The presence of autonomic failure, erectile dysfunction, urinary urgency, nocturia, sleep problems (RBD), postural dizziness, and respiratory disturbances at presentation, in the absence of ataxia and parkinsonism, should be regarded as suggestive of premotor MSA [196]. Up to half of patients later diagnosed with MSA initially were classified as having pure autonomic failure, as they did not exhibit motor symptoms at the first presentation to a doctor [138, 179].

A pattern is emerging in MSA; with non-motor symptoms preceding the classic motor features showing a distinctive pattern of early genitourinary dysfunction followed by orthostatic hypotension in association with sleep disorders such as RBD, sleep apnoea, excessive snoring, and stridor [196]. Above all, respiratory dysfunction is the most suggestive symptom of MSA in the presence of other premotor symptoms. At the same time, in the premotor phase, olfaction and cognition [197] remain relatively intact compared with other parkinsonian disorders (Fig. 1).

The diagnostic challenge in the premotor phase of MSA is the substantial overlap with the non-motor symptoms of other neurodegenerative disorders, in particular Parkinson’s disease and pure autonomic failure.

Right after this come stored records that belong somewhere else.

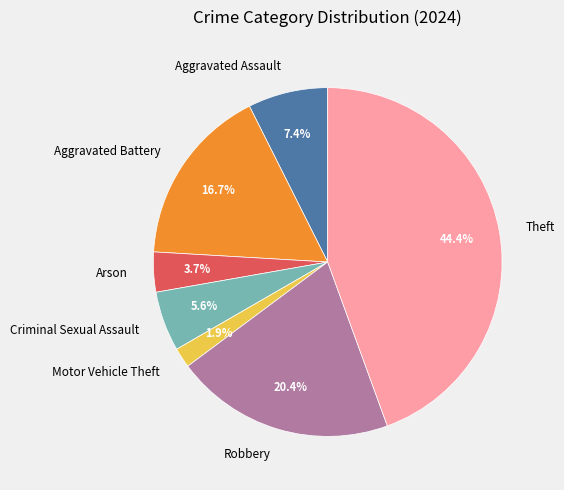

How many slices are in this pie chart?

7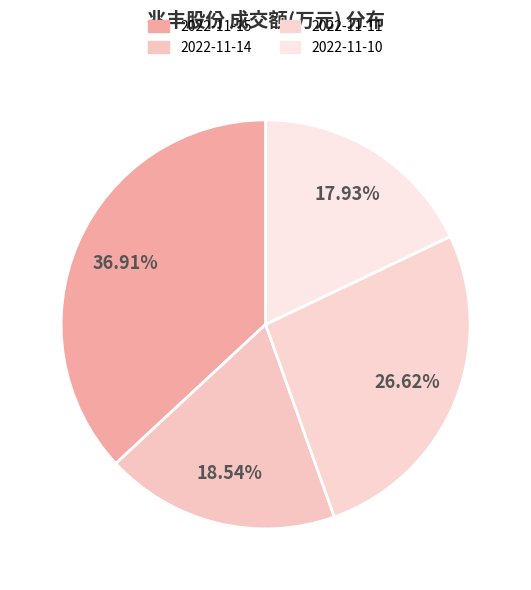

Between 2022-11-14 and 2022-11-11, which is larger?

2022-11-11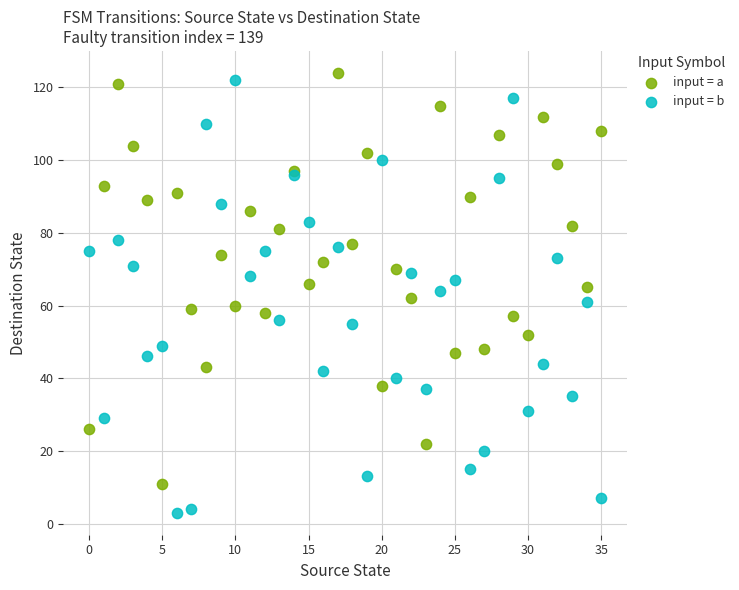

Which series has the widest spread of Y values?

input = b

However, at the time of diagnosis, autonomic dysfunction in MSA is typically more severe compared to that in PD and autonomic dysfunction preceding the development of parkinsonism supports MSA as a more likely diagnosis [138]. Conversely, a case with parkinsonism or cerebellar ataxia in the absence of erectile dysfunction or autonomic failure would make an MSA diagnosis less likely [83].

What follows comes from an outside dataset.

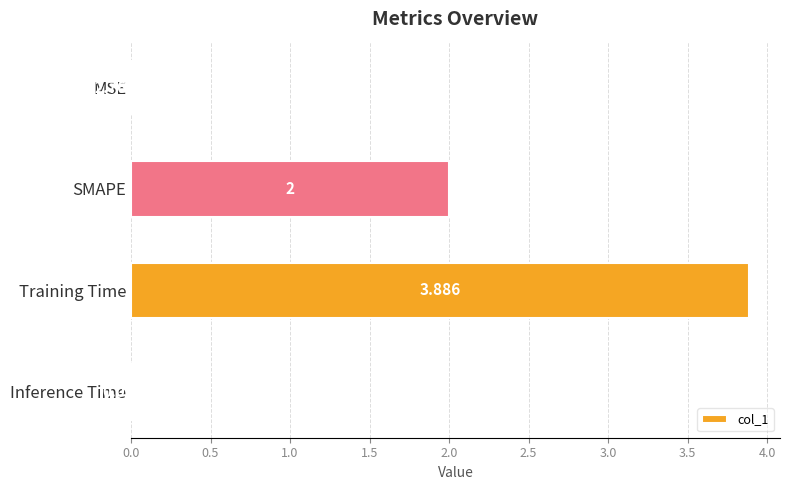

Where is the data nearest to the value 1?

Inference Time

The spectrum of premotor symptoms of MSA is broad (Fig. 2) and should, therefore, be investigated more vigorously to achieve an early diagnosis of this serious illness and to avoid unnecessary therapeutic interventions [196].

Symptomatic treatment remains the current standard of care in MSA. Management strategies are focused on symptom control with medication for parkinsonism, autonomic lability, bladder and bowel dysfunction, and mood problems [198] (Table 3). Deep brain stimulation is not recommended for MSA [199].

New strategies targeting α-synuclein are in progress [54, 200]. Unfortunately, most clinical trials have failed to show positive results due in part to the small number of enrolled patients, the inevitable accidental recruitment of non-MSA patients, and the relatively late intervention for disease-modifying treatments [201]. The only clinical trial showing positive results was intra-arterial and intravenous injection of autologous mesenchymal stem cells (MSCs), which delayed disease progression as measured by the unified MSA rating scale in patients with MSA-C [202]. Targeting the ‘prion-like’ cell-to-cell propagation of α-synuclein using an α-synuclein immunotherapy is an appealing approach and has been studied in animal models of MSA [203]. A combination of a single-chain antibody (CD5-D5) and anti-inflammatory treatment (lenalidomide) ameliorated gliosis, α-synuclein accumulation, and behavioral deficits in MBP-α-synuclein transgenic mice [204].

The clinical spectrum of MSA and, especially, the non-motor features at disease onset represent a growing challenge for clinicians, researchers, and drug trials. Besides the current diagnostic criteria, several MSA subtypes, not fully fitting the currently used diagnostic criteria, are emerging, highlighting the complexity of the disease as well as the need for revised diagnostic tools. The ability to make an earlier diagnosis and thus intervention in MSA may lead to an increased quality of life, a better prognosis, as well as a greater chance of finding disease-modifying drugs.